Sinto na pele isso. Embora não tenha 60 anos, mas quase lá, já percebo situações tão bizarras que há dez anos não sentia.  O tratamento respeitoso que recebo às vezes, em nada tem a ver com aquilo que deveria ser o habitual entre as pessoas, mas porque tenho cabelos, poucos é verdade, mas grisalhos.

Dirijo há mais de 40 anos. Muito prudente sempre. Só que agora ouço: ‘Sai da frente velho’.
Eventualmente, embora não goste, mas precise, presto algumas consultorias empresariais. Quase sempre nas reuniões sou o mais velho. 

Noto um questionamento velado sobre meus conhecimentos, se estão atualizados ou não e, principalmente, se sei usar ferramentas da informática.

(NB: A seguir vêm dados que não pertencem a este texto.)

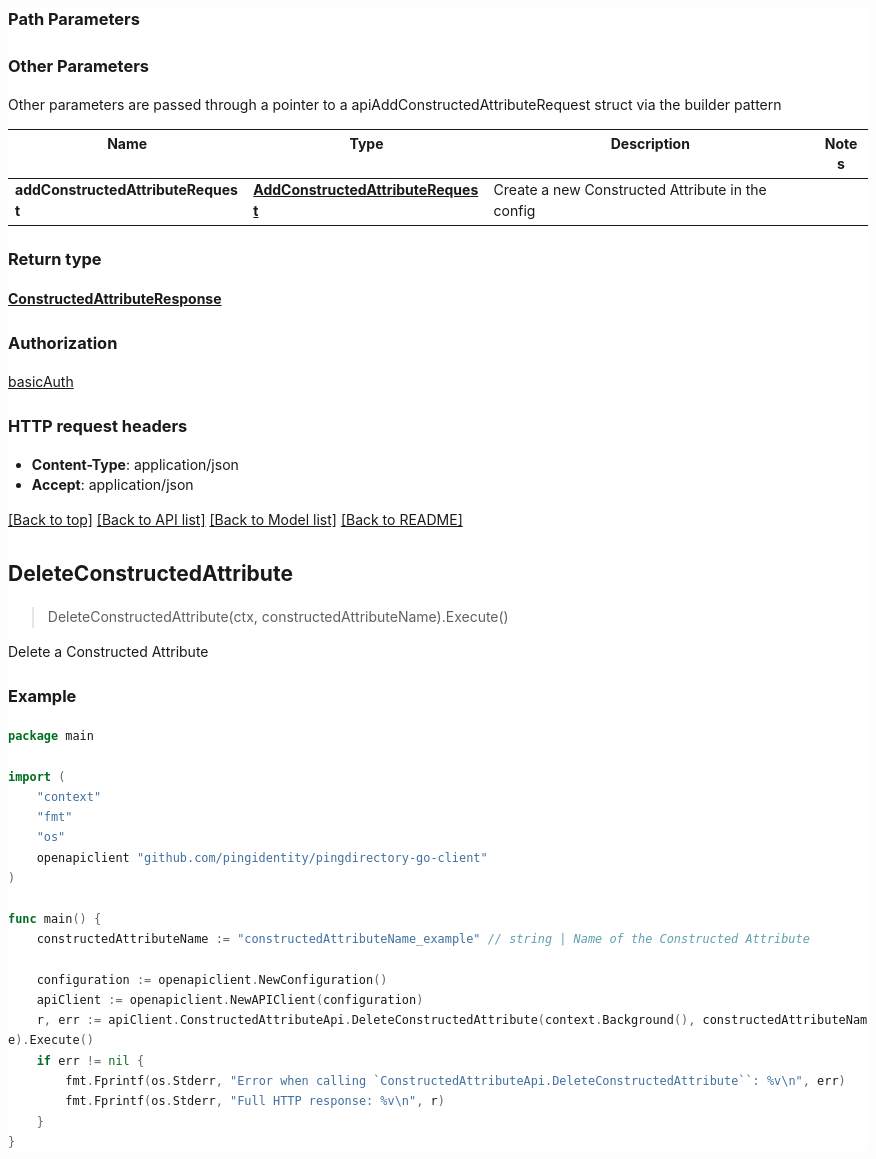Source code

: ### Path Parameters



### Other Parameters

Other parameters are passed through a pointer to a apiAddConstructedAttributeRequest struct via the builder pattern


Name | Type | Description  | Notes
------------- | ------------- | ------------- | -------------
 **addConstructedAttributeRequest** | [**AddConstructedAttributeRequest**](AddConstructedAttributeRequest.md) | Create a new Constructed Attribute in the config | 

### Return type

[**ConstructedAttributeResponse**](ConstructedAttributeResponse.md)

### Authorization

[basicAuth](../README.md#basicAuth)

### HTTP request headers

- **Content-Type**: application/json
- **Accept**: application/json

[[Back to top]](#) [[Back to API list]](../README.md#documentation-for-api-endpoints)
[[Back to Model list]](../README.md#documentation-for-models)
[[Back to README]](../README.md)


## DeleteConstructedAttribute

> DeleteConstructedAttribute(ctx, constructedAttributeName).Execute()

Delete a Constructed Attribute

### Example

```go
package main

import (
    "context"
    "fmt"
    "os"
    openapiclient "github.com/pingidentity/pingdirectory-go-client"
)

func main() {
    constructedAttributeName := "constructedAttributeName_example" // string | Name of the Constructed Attribute

    configuration := openapiclient.NewConfiguration()
    apiClient := openapiclient.NewAPIClient(configuration)
    r, err := apiClient.ConstructedAttributeApi.DeleteConstructedAttribute(context.Background(), constructedAttributeName).Execute()
    if err != nil {
        fmt.Fprintf(os.Stderr, "Error when calling `ConstructedAttributeApi.DeleteConstructedAttribute``: %v\n", err)
        fmt.Fprintf(os.Stderr, "Full HTTP response: %v\n", r)
    }
}
```
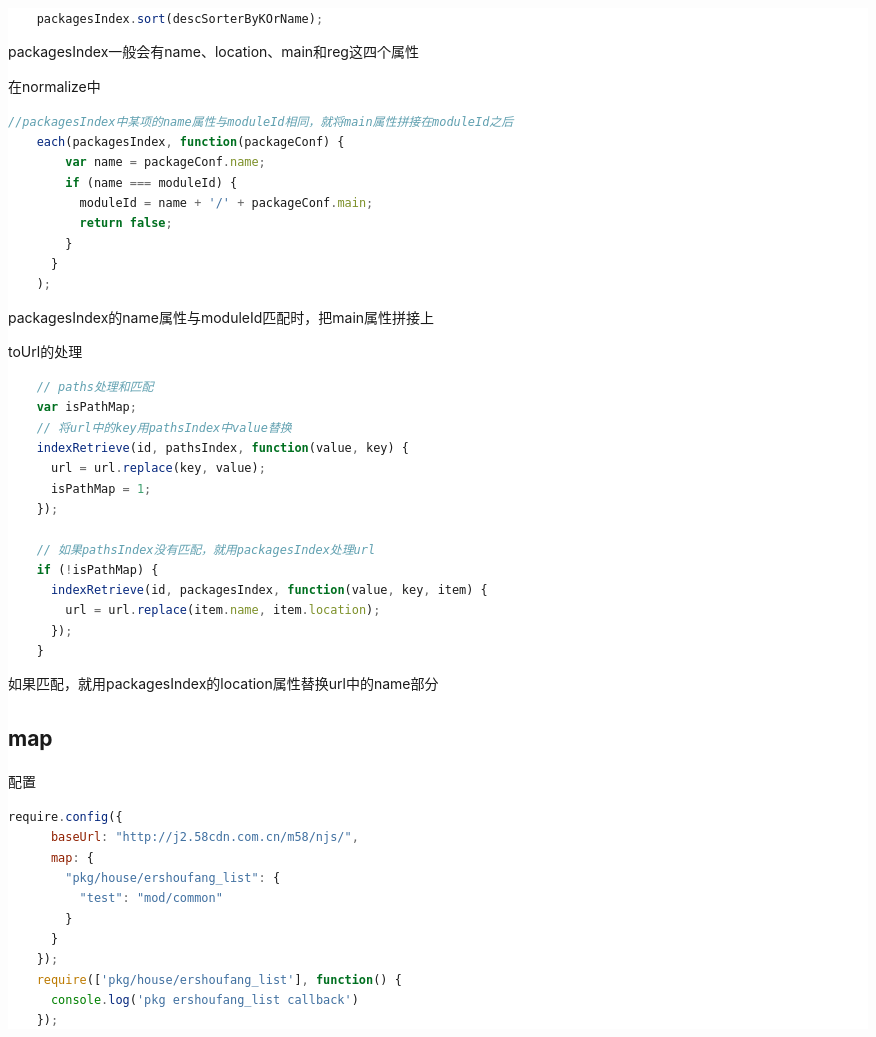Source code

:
 ```js
    packagesIndex.sort(descSorterByKOrName);
```
packagesIndex一般会有name、location、main和reg这四个属性

在normalize中
```js
//packagesIndex中某项的name属性与moduleId相同，就将main属性拼接在moduleId之后
    each(packagesIndex, function(packageConf) {
        var name = packageConf.name;
        if (name === moduleId) {
          moduleId = name + '/' + packageConf.main;
          return false;
        }
      }
    );
```
packagesIndex的name属性与moduleId匹配时，把main属性拼接上

toUrl的处理
```js
    // paths处理和匹配
    var isPathMap;
    // 将url中的key用pathsIndex中value替换
    indexRetrieve(id, pathsIndex, function(value, key) {
      url = url.replace(key, value);
      isPathMap = 1;
    });

    // 如果pathsIndex没有匹配，就用packagesIndex处理url
    if (!isPathMap) {
      indexRetrieve(id, packagesIndex, function(value, key, item) {
        url = url.replace(item.name, item.location);
      });
    }
```
如果匹配，就用packagesIndex的location属性替换url中的name部分

## map

配置
```js
require.config({
      baseUrl: "http://j2.58cdn.com.cn/m58/njs/",
      map: {
        "pkg/house/ershoufang_list": {
          "test": "mod/common"
        }
      }
    });
    require(['pkg/house/ershoufang_list'], function() {
      console.log('pkg ershoufang_list callback')
    });
```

No ano passado fui questionado se poderia montar planilhas eletrônicas para apresentar um resultado qualquer. Respondi que sim, mas que não o faria. “Por que gastarei um tempo nisso, se posso chegar ao mesmo resultado usando uma simples máquina calculadora”? E completei: “Se eu tirar de você o Excel para fazer este simples raciocínio matemático você consegue?”.

Fiquei sem resposta.

Em razão do Portal Plena, participo de diversas discussões, fóruns, reuniões com empresas, entidades, órgãos públicos. Não é raro ouvir: “O  trabalho deles é tão bonito. Fala de velhinhos”. Bem, por educação não me retiro.

Nosso trabalho trata do envelhecimento populacional brasileiro. Ele não é bonito nem feio. É um alerta para a sociedade. Em breve os velhos serão a maioria.

E se não mudarmos a concepção da sociedade em relação à velhice, teremos um enorme estacionamento não de carros velhos, mas de seres humanos, sem trabalho, saúde, moradia, sexo, esporte. E você que nos lê e é jovem, estará lá.

Flavio Migliaccio foi-se. Foi triste, embora toda vida tenha nos feito rir, nos emocionar e pensar. Mas ele ficou velho para o mercado.  Maldito seja este mercado.  E que este tal mercado morra logo e que nasça outro mais inteligente e humano.

** Economista e criador deste portal.